Tudo ao molho e fé em Deus
Um cabrito antes do borrego
Pedro Azevedo
As visitas do Sporting à Áustria provocam-me sentimentos contraditórios. Por um lado, convocam-me uma certa nostalgia, trazendo-me à memória os concertos de ano novo do maestro von Karajan e a família von Trapp do "Música no Coração", filme que em miúdo não houve madrinha, padrinho, mãe, pai, avó, avô ou amigo de família que não me tivesse levado a ver no cinema. Por outro, fazem-me sonhar, na medida em que à boleia dos jogos acabo sempre por ser transportado para o universo de Mozart e a genialidade da sua arte. Finalmente, causam-me pesadelos. Não, não me refiro ao canto tirolês do José Figueiras, mas sim às bolas que entraram a meio da baliza do Costinha em Salzburgo (Casino), expulsão de Dani em Viena (Rapid), derrota pesada em Linz (LASK) e a uma outra meiguinha, porque a eliminatória nos sorriu, em Innsbruck (Swarovski Tirol), tudo consubstanciado numa sova de 14 golos sofridos e apenas 2 marcados em visitas anteriores. Ou causavam, porque ontem matámos o borrego na pátria da imperatriz Sissi.
A transmissão televisiva iniciou-se e logo dei conta da publicidade enganosa. É verdade, em Grass, ou Graz, ou lá o que é, a (S)turma que trata da relva merecia um cartão vermelho. Nada porém que incomodasse sobremaneira o nosso panzer sueco, um todo-o-terreno a quem devemos agradecer o empenho acima da média - "You have to push yourself", disse ele no fim do jogo com aquele rigor quase robótico que caracteriza a irrepreensível ética de trabalho dos povos do norte da Europa. Dado o local do jogo, é sem dúvida caso para lhe enviar um "graz(ie)"!

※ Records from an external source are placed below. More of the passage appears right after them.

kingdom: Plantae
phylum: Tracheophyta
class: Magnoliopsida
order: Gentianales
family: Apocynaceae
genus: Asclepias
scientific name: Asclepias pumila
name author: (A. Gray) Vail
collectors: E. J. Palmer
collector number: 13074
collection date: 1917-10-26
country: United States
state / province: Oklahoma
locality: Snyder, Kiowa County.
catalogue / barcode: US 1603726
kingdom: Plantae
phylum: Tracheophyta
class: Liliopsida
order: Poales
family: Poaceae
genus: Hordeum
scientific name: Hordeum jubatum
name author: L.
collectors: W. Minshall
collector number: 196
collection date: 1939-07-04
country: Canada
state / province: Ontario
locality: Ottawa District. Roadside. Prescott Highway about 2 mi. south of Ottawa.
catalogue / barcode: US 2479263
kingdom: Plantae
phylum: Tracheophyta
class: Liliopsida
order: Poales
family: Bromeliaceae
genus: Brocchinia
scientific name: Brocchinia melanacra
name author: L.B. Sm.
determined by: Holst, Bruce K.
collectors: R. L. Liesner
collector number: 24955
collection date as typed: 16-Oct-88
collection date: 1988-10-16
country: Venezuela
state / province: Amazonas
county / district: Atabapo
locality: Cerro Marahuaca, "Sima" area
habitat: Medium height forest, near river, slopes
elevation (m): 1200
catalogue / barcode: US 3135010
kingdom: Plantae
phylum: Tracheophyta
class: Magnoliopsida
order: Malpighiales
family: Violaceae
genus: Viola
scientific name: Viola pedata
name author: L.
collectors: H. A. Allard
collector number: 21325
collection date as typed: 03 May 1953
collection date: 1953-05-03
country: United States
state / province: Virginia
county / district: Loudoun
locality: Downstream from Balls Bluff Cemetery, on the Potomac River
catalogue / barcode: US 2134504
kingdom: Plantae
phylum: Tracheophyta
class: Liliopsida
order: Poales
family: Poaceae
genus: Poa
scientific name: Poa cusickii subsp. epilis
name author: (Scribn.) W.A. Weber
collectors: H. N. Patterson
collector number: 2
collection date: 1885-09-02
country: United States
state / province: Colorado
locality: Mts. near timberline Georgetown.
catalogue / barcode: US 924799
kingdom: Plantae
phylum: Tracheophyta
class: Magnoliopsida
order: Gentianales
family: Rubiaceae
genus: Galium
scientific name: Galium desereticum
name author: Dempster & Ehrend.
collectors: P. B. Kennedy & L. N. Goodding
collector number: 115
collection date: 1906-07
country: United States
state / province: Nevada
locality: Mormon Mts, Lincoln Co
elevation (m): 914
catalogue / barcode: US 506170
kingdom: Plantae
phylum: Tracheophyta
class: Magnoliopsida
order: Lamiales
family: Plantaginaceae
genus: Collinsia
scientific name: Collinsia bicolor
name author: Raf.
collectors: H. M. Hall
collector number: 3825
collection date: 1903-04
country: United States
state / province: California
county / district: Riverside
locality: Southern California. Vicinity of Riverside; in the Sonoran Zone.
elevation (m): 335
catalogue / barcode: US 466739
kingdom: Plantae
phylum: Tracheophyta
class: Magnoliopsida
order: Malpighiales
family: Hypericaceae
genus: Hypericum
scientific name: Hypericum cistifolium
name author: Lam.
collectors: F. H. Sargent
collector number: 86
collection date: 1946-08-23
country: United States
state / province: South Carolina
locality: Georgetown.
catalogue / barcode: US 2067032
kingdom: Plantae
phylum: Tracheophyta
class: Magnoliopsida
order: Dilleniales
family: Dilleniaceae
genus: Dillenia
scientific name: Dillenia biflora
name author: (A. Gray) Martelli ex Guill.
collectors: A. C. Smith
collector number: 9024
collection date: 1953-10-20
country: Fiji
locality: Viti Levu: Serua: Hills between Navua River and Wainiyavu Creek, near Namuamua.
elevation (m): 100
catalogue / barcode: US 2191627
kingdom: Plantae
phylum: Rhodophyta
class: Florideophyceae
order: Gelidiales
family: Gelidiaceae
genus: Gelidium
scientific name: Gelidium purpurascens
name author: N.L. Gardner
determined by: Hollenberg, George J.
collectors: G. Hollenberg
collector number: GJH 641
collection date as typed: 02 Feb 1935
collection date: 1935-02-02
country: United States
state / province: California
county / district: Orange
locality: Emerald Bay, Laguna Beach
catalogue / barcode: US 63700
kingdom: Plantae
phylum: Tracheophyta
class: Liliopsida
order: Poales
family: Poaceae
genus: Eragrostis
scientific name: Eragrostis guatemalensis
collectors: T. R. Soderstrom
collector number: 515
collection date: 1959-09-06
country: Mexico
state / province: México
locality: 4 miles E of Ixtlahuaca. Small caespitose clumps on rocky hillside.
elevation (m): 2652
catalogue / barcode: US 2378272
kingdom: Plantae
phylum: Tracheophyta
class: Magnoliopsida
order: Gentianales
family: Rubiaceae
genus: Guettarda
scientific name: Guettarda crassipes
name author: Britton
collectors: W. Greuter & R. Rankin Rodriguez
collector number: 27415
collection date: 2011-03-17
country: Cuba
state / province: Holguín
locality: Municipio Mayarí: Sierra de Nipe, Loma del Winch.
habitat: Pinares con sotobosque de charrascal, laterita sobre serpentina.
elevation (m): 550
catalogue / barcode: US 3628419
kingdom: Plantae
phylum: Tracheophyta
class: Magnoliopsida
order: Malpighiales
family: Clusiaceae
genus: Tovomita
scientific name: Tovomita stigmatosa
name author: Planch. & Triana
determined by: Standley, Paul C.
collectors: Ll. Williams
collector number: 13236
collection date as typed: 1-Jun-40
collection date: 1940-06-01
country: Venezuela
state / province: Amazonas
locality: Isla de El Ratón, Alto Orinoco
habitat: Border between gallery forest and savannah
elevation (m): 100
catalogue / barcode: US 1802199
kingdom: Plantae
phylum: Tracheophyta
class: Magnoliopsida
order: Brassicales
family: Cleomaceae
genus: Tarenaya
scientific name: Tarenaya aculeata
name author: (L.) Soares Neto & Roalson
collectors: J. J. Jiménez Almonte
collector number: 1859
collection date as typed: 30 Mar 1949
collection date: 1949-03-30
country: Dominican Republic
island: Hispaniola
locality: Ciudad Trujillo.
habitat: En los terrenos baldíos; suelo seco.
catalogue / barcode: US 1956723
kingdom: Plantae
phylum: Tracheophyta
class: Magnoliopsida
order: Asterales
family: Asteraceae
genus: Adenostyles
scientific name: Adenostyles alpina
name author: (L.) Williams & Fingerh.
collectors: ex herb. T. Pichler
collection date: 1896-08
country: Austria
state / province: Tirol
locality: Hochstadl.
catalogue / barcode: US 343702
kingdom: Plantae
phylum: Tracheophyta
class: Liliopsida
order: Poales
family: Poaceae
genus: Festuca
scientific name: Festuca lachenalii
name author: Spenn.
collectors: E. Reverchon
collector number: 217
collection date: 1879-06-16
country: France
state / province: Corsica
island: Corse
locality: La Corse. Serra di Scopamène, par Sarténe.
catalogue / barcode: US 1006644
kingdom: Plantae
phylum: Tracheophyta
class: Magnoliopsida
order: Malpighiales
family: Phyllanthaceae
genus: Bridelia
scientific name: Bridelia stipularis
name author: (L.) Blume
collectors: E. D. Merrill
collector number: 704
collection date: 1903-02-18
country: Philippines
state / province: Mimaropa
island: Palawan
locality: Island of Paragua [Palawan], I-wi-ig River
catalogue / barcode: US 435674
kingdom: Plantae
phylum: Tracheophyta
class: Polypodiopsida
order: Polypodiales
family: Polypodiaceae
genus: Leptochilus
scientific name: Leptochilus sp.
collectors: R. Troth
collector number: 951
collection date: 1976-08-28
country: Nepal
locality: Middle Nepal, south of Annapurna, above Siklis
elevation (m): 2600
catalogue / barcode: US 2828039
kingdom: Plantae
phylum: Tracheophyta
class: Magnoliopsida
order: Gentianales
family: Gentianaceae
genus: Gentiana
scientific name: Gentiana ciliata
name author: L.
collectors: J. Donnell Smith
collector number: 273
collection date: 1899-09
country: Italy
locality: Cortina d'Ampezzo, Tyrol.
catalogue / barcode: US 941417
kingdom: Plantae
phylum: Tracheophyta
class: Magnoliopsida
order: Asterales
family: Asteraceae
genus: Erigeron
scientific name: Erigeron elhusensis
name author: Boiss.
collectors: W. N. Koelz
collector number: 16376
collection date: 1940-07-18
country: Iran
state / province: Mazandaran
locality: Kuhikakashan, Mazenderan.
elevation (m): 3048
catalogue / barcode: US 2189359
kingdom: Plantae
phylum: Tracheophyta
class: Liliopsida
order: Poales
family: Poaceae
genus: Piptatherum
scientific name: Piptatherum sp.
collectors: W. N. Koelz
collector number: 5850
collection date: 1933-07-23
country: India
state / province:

Como os tempos são de crise, o Rúben entrou em poupanças. O problema é que não se deve poupar no que nos alimenta, senão faltar-nos-ão as forças para realizar bem o nosso trabalho. Foi mais ou menos disso que nos ressentimos ontem. Sem Morita e Pote, dois jogadores absolutamente nucleares e imprescindíveis na filosofia de jogo de Amorim, ao Sporting foi faltando quem quebrasse linhas em progressão e soubesse jogar entre-linhas. Assim, o jogo tornou-se monocórdico, de posse estéril, sem quem o acelerasse no centro do terreno com critério (bom, a ideia era ser o Trincão...). Restavam assim as linhas laterais, mas o deplorável estado da relva não ajudou a esse desiderato. Ainda assim, foi de iniciativas individuais de Geny que resultaram os lances de maior perigo do Sporting, ingloriamente desperdiçados por Paulinho e Trincão. Quanto a Gyokeres, ele bem tentou desestabilizar as linhas austríacas, ora explorando a profundidade, ora procurando a largura, sacando faltas e 2 cartões amarelos no processo, mas a comunicação com um contido Matheus Reis não o favoreceu. Foi sempre mal servido, dando muito mais à equipa do que esta actualmente lhe dá. Por outro lado, quando desceu no terreno em apoio, faltou sempre quem soubesse ir na outra direcção, em ruptura. Trincão nunca o fez, pelo que as saudades de Pote estavam a ser enormes. Até que de uma transição simples dos austríacos resultaria a nossa inferioridade no marcador, em lance onde foi notória a ingenuidade de Geny e o desposicionamento e falta de pernas dos médios leoninos, sem conseguirem recuperar após atraídos que foram para o vazio quando em superioridade numérica.
A perder, Amorim meteu a artilharia pesada. Diomande galgou terreno e avistou Pote. Se a ideia era matar o borrego, o transmontano começou com um cabrito. E deu a prová-lo ao guardião austríaco. Da indigestão subsequente resultou uma bola perdida perto da linha de golo. Um defensor do Sturm Graz estava muito melhor posicionado para atacar a bola, mas a força física, velocidade de reacção e instinto matador de Gyokeres levariam a melhor. Mais ninguém no nosso actual plantel conseguiria marcar um golo assim. Com o empate, o Sporting cresceu ainda mais. Pote marcou um livre, a bola resaltou para a entrada da área e Diomande amorteceu-a, mudou de direcção e rematou. Coates ainda lhe terá tocado, mas o resultado foi o fundo das redes do Graz. O golo sentenciou o jogo, pouco mais havendo a declarar além de uma iniciativa individual kamikaze austríaca que só o nosso capitão conseguiu parar.
"Diz-me como rodas a equipa, dir-te-ei que resultados obterás". Ontem pusemo-nos a jeito, num outro dia provavelmente não teremos a mesma sorte.